* WHAT THE TASK ASKS *
Return the full set of entries below exactly, leaving every image out.

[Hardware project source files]
▬▬▬▬▬▬▬▬▬▬
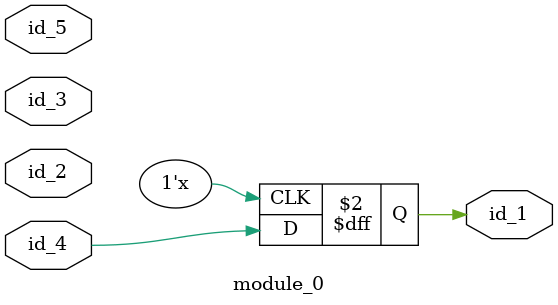
<source format=v>
module module_0 (
    id_1,
    id_2,
    id_3,
    id_4,
    id_5
);
  inout id_5;
  input id_4;
  input id_3;
  input id_2;
  output id_1;
  always @(posedge id_2[1]) begin
    #1;
    id_1 <= id_4;
    id_1 = id_4;
  end
endmodule

</source>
▬▬▬▬▬▬▬▬▬▬
* EXERCISE RESPONSE *
<source format=v>
module module_0 (
    id_1,
    id_2,
    id_3,
    id_4,
    id_5
);
  inout id_5;
  input id_4;
  input id_3;
  input id_2;
  output id_1;
  always @(posedge id_2[1]) begin
    #1;
    id_1 <= id_4;
    id_1 = id_4;
  end
endmodule

</source>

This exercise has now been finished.